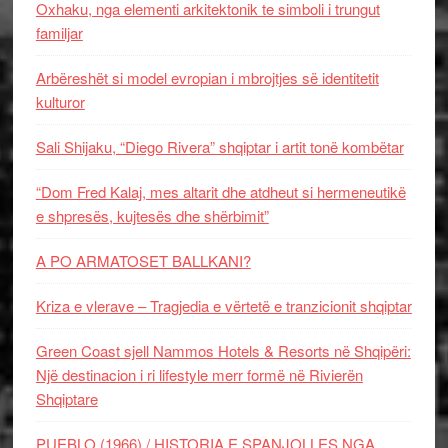
Oxhaku, nga elementi arkitektonik te simboli i trungut
familjar
Arbëreshët si model evropian i mbrojtjes së identitetit
kulturor
Sali Shijaku, “Diego Rivera” shqiptar i artit tonë kombëtar
“Dom Fred Kalaj, mes altarit dhe atdheut si hermeneutikë
e shpresës, kujtesës dhe shërbimit”
A PO ARMATOSET BALLKANI?
Kriza e vlerave – Tragjedia e vërtetë e tranzicionit shqiptar
Green Coast sjell Nammos Hotels & Resorts në Shqipëri:
Një destinacion i ri lifestyle merr formë në Rivierën
Shqiptare
PUEBLO (1966) / HISTORIA E SPANJOLLES NGA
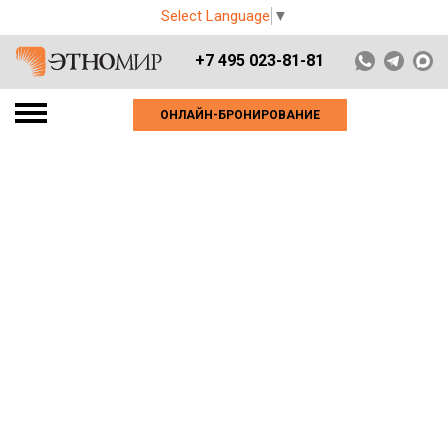
Select Language
▼
+7 495 023-81-81
ОНЛАЙН-БРОНИРОВАНИЕ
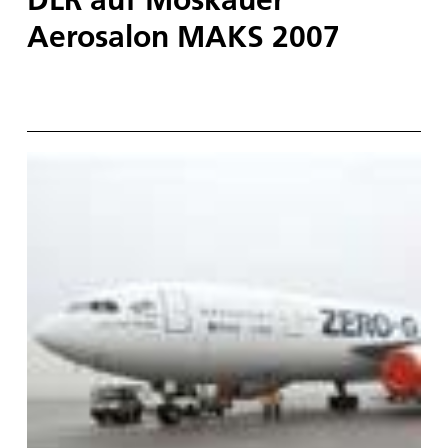
Aerosalon MAKS 2007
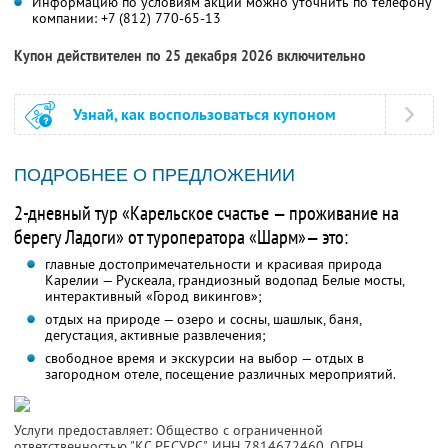
Информацию по условиям акции можно уточнить по телефону
компании:
+7 (812) 770-65-13
Купон действителен по 25 декабря 2026 включительно
Узнай, как воспользоваться купоном
ПОДРОБНЕЕ О ПРЕДЛОЖЕНИИ
2-дневный тур «Карельское счастье — проживание на
берегу Ладоги» от туроператора «Шарм»— это:
главные достопримечательности и красивая природа
Карелии — Рускеала, грандиозный водопад Белые мосты,
интерактивный «Город викингов»;
отдых на природе — озеро и сосны, шашлык, баня,
дегустация, активные развлечения;
свободное время и экскурсии на выбор — отдых в
загородном отеле, посещение различных мероприятий.
Услуги предоставляет: Общество с ограниченной
ответственностью "КС РЕСУРС",
ИНН 7814672460
, ОГРН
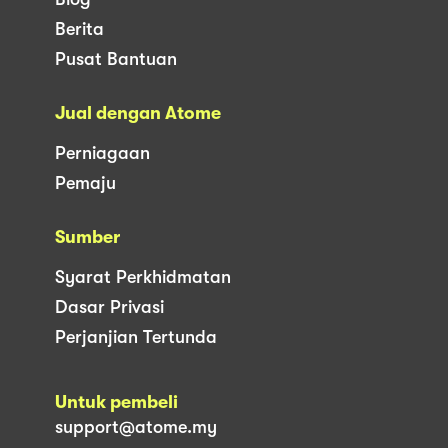
Berita
Pusat Bantuan
Jual dengan Atome
Perniagaan
Pemaju
Sumber
Syarat Perkhidmatan
Dasar Privasi
Perjanjian Tertunda
Untuk pembeli
support@atome.my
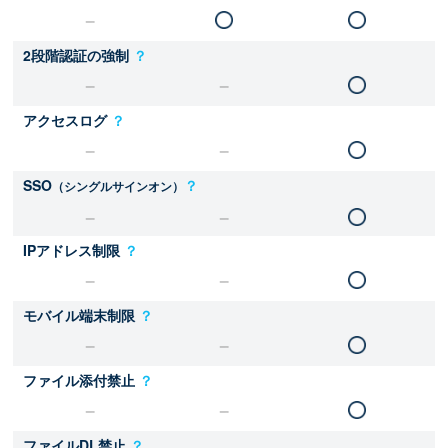
2段階認証の強制
？
アクセスログ
？
SSO
？
（シングルサインオン）
IPアドレス制限
？
モバイル端末制限
？
ファイル添付禁止
？
ファイルDL禁止
？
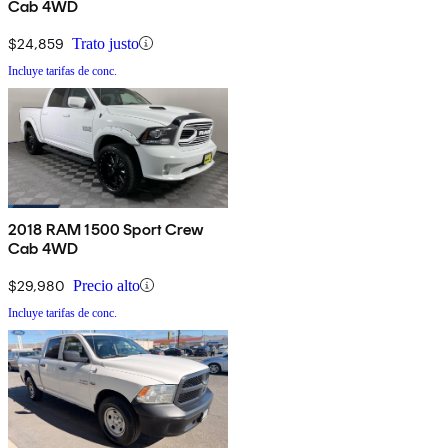
Cab 4WD
$24,859
Trato justo
Incluye tarifas de conc.
2018 RAM 1500 Sport Crew
Cab 4WD
$29,980
Precio alto
Incluye tarifas de conc.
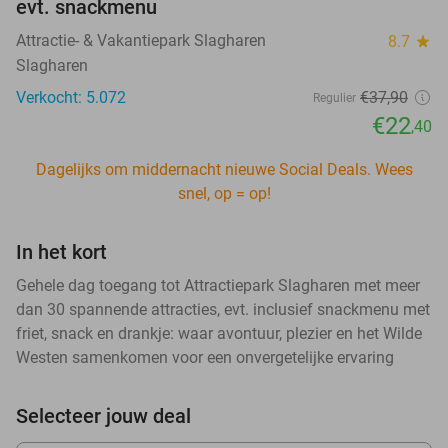
evt. snackmenu
Attractie- & Vakantiepark Slagharen
8.7
star
Slagharen
Verkocht: 5.072
€37
,90
Regulier
€22
,40
Dagelijks om middernacht nieuwe Social Deals. Wees
snel, op = op!
In het kort
Gehele dag toegang tot Attractiepark Slagharen met meer
dan 30 spannende attracties, evt. inclusief snackmenu met
friet, snack en drankje: waar avontuur, plezier en het Wilde
Westen samenkomen voor een onvergetelijke ervaring
Selecteer jouw deal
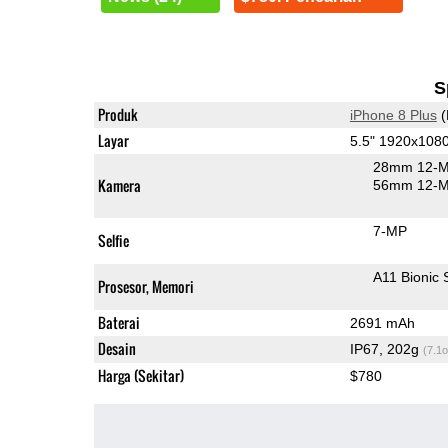
S
Produk
iPhone 8 Plus
(
Layar
5.5" 1920x108
28mm 12-M
Kamera
56mm 12-MP
7-MP
Selfie
A11 Bionic
Prosesor, Memori
Baterai
2691 mAh
Desain
IP67, 202g
(7.1o
Harga (Sekitar)
$780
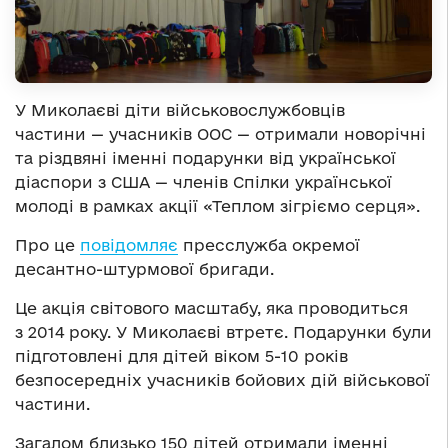
У Миколаєві діти військовослужбовців
частини — учасників ООС — отримали новорічні
та різдвяні іменні подарунки від української
діаспори з США — членів Спілки української
молоді в рамках акції «Теплом зігріємо серця».
Про це
повідомляє
пресслужба окремої
десантно-штурмової бригади.
Це акція світового масштабу, яка проводиться
з 2014 року. У Миколаєві втретє. Подарунки були
підготовлені для дітей віком 5-10 років
безпосередніх учасників бойових дій військової
частини.
Загалом близько 150 дітей отримали іменні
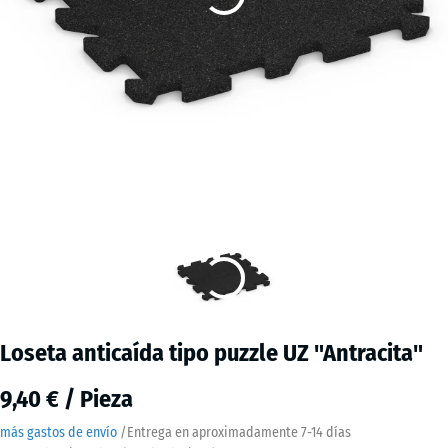
Loseta anticaída tipo puzzle UZ "Antracita"
9,40 € / Pieza
más gastos de envío
/
Entrega en aproximadamente
7-14 días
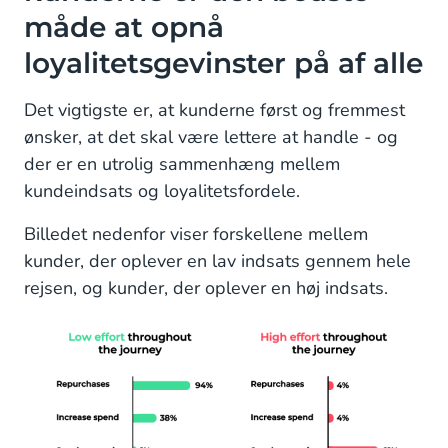
måde at opnå
loyalitetsgevinster på af alle
Det vigtigste er, at kunderne først og fremmest
ønsker, at det skal være lettere at handle - og
der er en utrolig sammenhæng mellem
kundeindsats og loyalitetsfordele.
Billedet nedenfor viser forskellene mellem
kunder, der oplever en lav indsats gennem hele
rejsen, og kunder, der oplever en høj indsats.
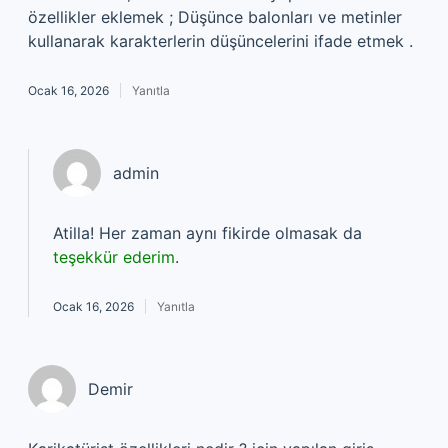
özellikler eklemek ; Düşünce balonları ve metinler
kullanarak karakterlerin düşüncelerini ifade etmek .
Ocak 16, 2026
Yanıtla
admin
Atilla! Her zaman aynı fikirde olmasak da
teşekkür ederim
.
Ocak 16, 2026
Yanıtla
Demir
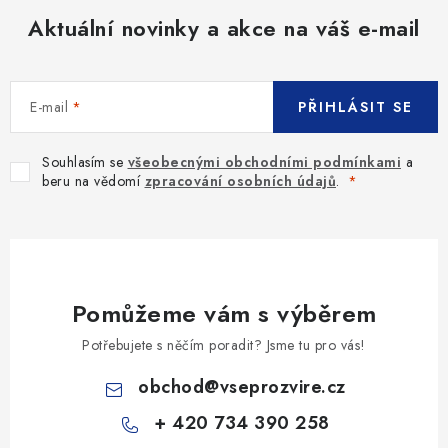
Aktuální novinky a akce na váš e-mail
E-mail
PŘIHLÁSIT SE
Souhlasím se
všeobecnými obchodními podmínkami
a
beru na vědomí
zpracování osobních údajů
.
Pomůžeme vám s výběrem
Potřebujete s něčím poradit? Jsme tu pro vás!
obchod
@
vseprozvire.cz
+ 420 734 390 258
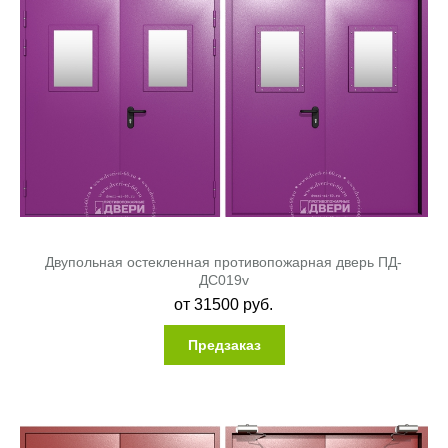
Двупольная остекленная противопожарная дверь ПД-
ДC019v
от
31500
руб.
Предзаказ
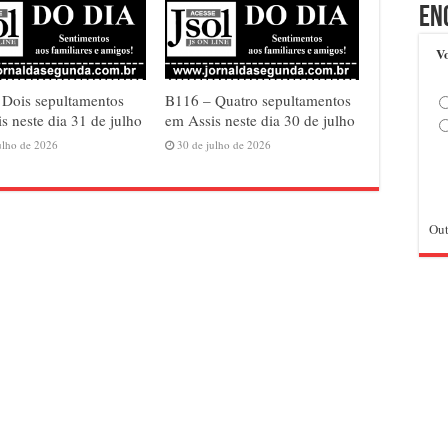
En
Vo
 Dois sepultamentos
B116 – Quatro sepultamentos
s neste dia 31 de julho
em Assis neste dia 30 de julho
ulho de 2026
30 de julho de 2026
Out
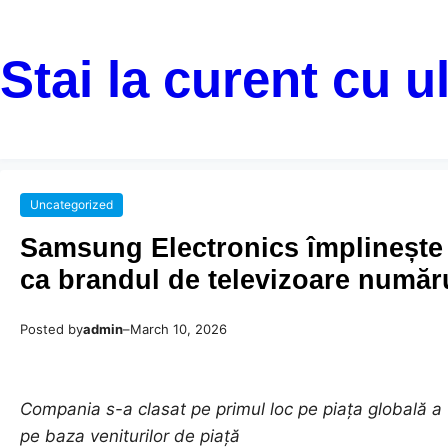
Stai la curent cu u
Uncategorized
Samsung Electronics împlinește 
ca brandul de televizoare număru
Posted by
admin
–
March 10, 2026
Compania s-a clasat pe primul loc pe piața globală a t
pe baza veniturilor de piață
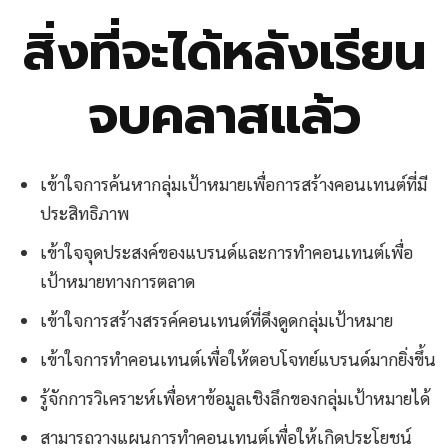
สิ่งที่จะได้หลังเรียน
จบคลาสแล้ว
เข้าใจการค้นหากลุ่มเป้าหมายเพื่อการสร้างคอนเทนต์ที่มี
ประสิทธิภาพ
เข้าใจจุดประสงค์ของแบรนด์และการทำคอนเทนต์เพื่อ
เป้าหมายทางการตลาด
เข้าใจการสร้างสรรค์คอนเทนต์ที่ดึงดูดกลุ่มเป้าหมาย
เข้าใจการทำคอนเทนต์เพื่อให้ตอบโจทย์แบรนด์มากยิ่งขึ้น
รู้จักการวิเคราะห์เพื่อหาข้อมูลเชิงลึกของกลุ่มเป้าหมายได้
สามารถวางแผนการทำคอนเทนต์เพื่อให้เกิดประโยชน์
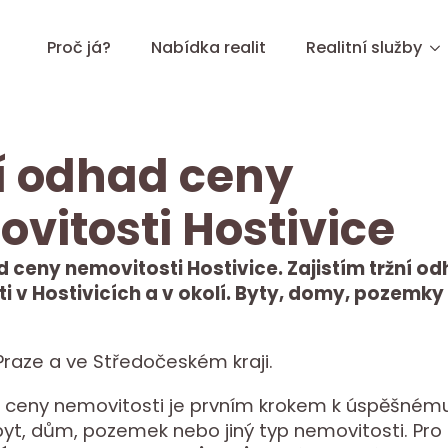
Proč já?
Nabídka realit
Realitní služby
í odhad ceny
vitosti Hostivice
d ceny nemovitosti Hostivice. Zajistím tržní o
i v Hostivicích a v okolí. Byty, domy, pozemky
raze a ve Středočeském kraji.
 ceny nemovitosti je prvním krokem k úspěšnému
 byt, dům, pozemek nebo jiný typ nemovitosti. Pro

:: EXERCISE ::
Set out every line of text from the rows above as a single numbered list, omitting blank lines and the picture placeholders.

:: ANSWER TO THIS EXERCISE ::
1. Oxhaku, nga elementi arkitektonik te simboli i trungut
2. familjar
3. Arbëreshët si model evropian i mbrojtjes së identitetit
4. kulturor
5. Sali Shijaku, “Diego Rivera” shqiptar i artit tonë kombëtar
6. “Dom Fred Kalaj, mes altarit dhe atdheut si hermeneutikë
7. e shpresës, kujtesës dhe shërbimit”
8. A PO ARMATOSET BALLKANI?
9. Kriza e vlerave – Tragjedia e vërtetë e tranzicionit shqiptar
10. Green Coast sjell Nammos Hotels & Resorts në Shqipëri:
11. Një destinacion i ri lifestyle merr formë në Rivierën
12. Shqiptare
13. PUEBLO (1966) / HISTORIA E SPANJOLLES NGA
14. Select Language
15. ▼
16. +7 495 023-81-81
17. ОНЛАЙН-БРОНИРОВАНИЕ
18. Aerosalon MAKS 2007
19. Информацию по условиям акции можно уточнить по телефону
20. компании:
21. +7 (812) 770-65-13
22. Купон действителен по 25 декабря 2026 включительно
23. Узнай, как воспользоваться купоном
24. ПОДРОБНЕЕ О ПРЕДЛОЖЕНИИ
25. 2-дневный тур «Карельское счастье — проживание на
26. берегу Ладоги» от туроператора «Шарм»— это:
27. главные достопримечательности и красивая природа
28. Карелии — Рускеала, грандиозный водопад Белые мосты,
29. интерактивный «Город викингов»;
30. отдых на природе — озеро и сосны, шашлык, баня,
31. дегустация, активные развлечения;
32. свободное время и экскурсии на выбор — отдых в
33. загородном отеле, посещение различных мероприятий.
34. Услуги предоставляет: Общество с ограниченной
35. ответственностью "КС РЕСУРС",
36. ИНН 7814672460
37. , ОГРН
38. Berita
39. Pusat Bantuan
40. Jual dengan Atome
41. Perniagaan
42. Pemaju
43. Sumber
44. Syarat Perkhidmatan
45. Dasar Privasi
46. Perjanjian Tertunda
47. Untuk pembeli
48. support@atome.my
49. 2段階認証の強制
50. ？
51. アクセスログ
52. ？
53. SSO
54. ？
55. （シングルサインオン）
56. IPアドレス制限
57. ？
58. モバイル端末制限
59. ？
60. ファイル添付禁止
61. ？
62. ファイルDL禁止
63. ？
64. Cab 4WD
65. $24,859
66. Trato justo
67. Incluye tarifas de conc.
68. 2018 RAM 1500 Sport Crew
69. Cab 4WD
70. $29,980
71. Precio alto
72. Incluye tarifas de conc.
73. evt. snackmenu
74. Attractie- & Vakantiepark Slagharen
75. 8.7
76. star
77. Slagharen
78. Verkocht: 5.072
79. €37
80. ,90
81. Regulier
82. €22
83. ,40
84. Dagelijks om middernacht nieuwe Social Deals. Wees
85. snel, op = op!
86. In het kort
87. Gehele dag toegang tot Attractiepark Slagharen met meer
88. dan 30 spannende attracties, evt. inclusief snackmenu met
89. friet, snack en drankje: waar avontuur, plezier en het Wilde
90. Westen samenkomen voor een onvergetelijke ervaring
91. Selecteer jouw deal
92. S
93. Produk
94. iPhone 8 Plus
95. (
96. Layar
97. 5.5" 1920x108
98. 28mm 12-M
99. Kamera
100. 56mm 12-MP
101. 7-MP
102. Selfie
103. A11 Bionic
104. Prosesor, Memori
105. Baterai
106. 2691 mAh
107. Desain
108. IP67, 202g
109. (7.1o
110. Harga (Sekitar)
111. $780
112. У Миколаєві діти військовослужбовців
113. частини — учасників ООС — отримали новорічні
114. та різдвяні іменні подарунки від української
115. діаспори з США — членів Спілки української
116. молоді в рамках акції «Теплом зігріємо серця».
117. Про це
118. повідомляє
119. пресслужба окремої
120. десантно-штурмової бригади.
121. Це акція світового масштабу, яка проводиться
122. з 2014 року. У Миколаєві втретє. Подарунки були
123. підготовлені для дітей віком 5-10 років
124. безпосередніх учасників бойових дій військової
125. частини.
126. Загалом близько 150 дітей отримали іменні
127. Loseta anticaída tipo puzzle UZ "Antracita"
128. 9,40 € / Pieza
129. más gastos de envío
130. /
131. Entrega en aproximadamente
132. 7-14 días
133. måde at opnå
134. loyalitetsgevinster på af alle
135. Det vigtigste er, at kunderne først og fremmest
136. ønsker, at det skal være lettere at handle - og
137. der er en utrolig sammenhæng mellem
138. kundeindsats og loyalitetsfordele.
139. Billedet nedenfor viser forskellene mellem
140. kunder, der oplever en lav indsats gennem hele
141. rejsen, og kunder, der oplever en høj indsats.
142. özellikler eklemek ; Düşünce balonları ve metinler
143. kullanarak karakterlerin düşüncelerini ifade etmek .
144. Ocak 16, 2026
145. Yanıtla
146. admin
147. Atilla! Her zaman aynı fikirde olmasak da
148. teşekkür ederim
149. .
150. Ocak 16, 2026
151. Yanıtla
152. Demir
153. Aktuální novinky a akce na váš e-mail
154. E-mail
155. PŘIHLÁSIT SE
156. Souhlasím se
157. všeobecnými obchodními podmínkami
158. a
159. beru na vědomí
160. zpracování osobních údajů
161. .
162. Pomůžeme vám s výběrem
163. Potřebujete s něčím poradit? Jsme tu pro vás!
164. obchod
165. @
166. vseprozvire.cz
167. + 420 734 390 258
168. Двупольная остекленная противопожарная дверь ПД-
169. ДC019v
170. от
171. 31500
172. руб.
173. Предзаказ
174. En
175. Vo
176.  Dois sepultamentos
177. B116 – Quatro sepultamentos
178. s neste dia 31 de julho
179. em Assis neste dia 30 de julho
180. ulho de 2026
181. 30 de julho de 2026
182. Out
183. Stai la curent cu u
184. Uncategorized
185. Samsung Electronics împlinește 
186. ca brandul de televizoare număru
187. Posted by
188. admin
189. –
190. March 10, 2026
191. Compania s-a clasat pe primul loc pe piața globală a t
192. pe baza veniturilor de piață
193. สิ่งที่จะได้หลังเรียน
194. จบคลาสแล้ว
195. เข้าใจการค้นหากลุ่มเป้าหมายเพื่อการสร้างคอนเทนต์ที่มี
196. ประสิทธิภาพ
197. เข้าใจจุดประสงค์ของแบรนด์และการทำคอนเทนต์เพื่อ
198. เป้าหมายทางการตลาด
199. เข้าใจการสร้างสรรค์คอนเทนต์ที่ดึงดูดกลุ่มเป้าหมาย
200. เข้าใจการทำคอนเทนต์เพื่อให้ตอบโจทย์แบรนด์มากยิ่งขึ้น
201. รู้จักการวิเคราะห์เพื่อหาข้อมูลเชิงลึกของกลุ่มเป้าหมายได้
202. สามารถวางแผนการทำคอนเทนต์เพื่อให้เกิดประโยชน์
203. Proč já?
204. Nabídka realit
205. Realitní služby
206. í odhad ceny
207. vitosti Hostivice
208. d ceny nemovitosti Hostivice. Zajistím tržní o
209. i v Hostivicích a v okolí. Byty, domy, pozemky
210. raze a ve Středočeském kraji.
211.  ceny nemovitosti je prvním krokem k úspěšnému
212.  byt, dům, pozemek nebo jiný typ nemovitosti. Pro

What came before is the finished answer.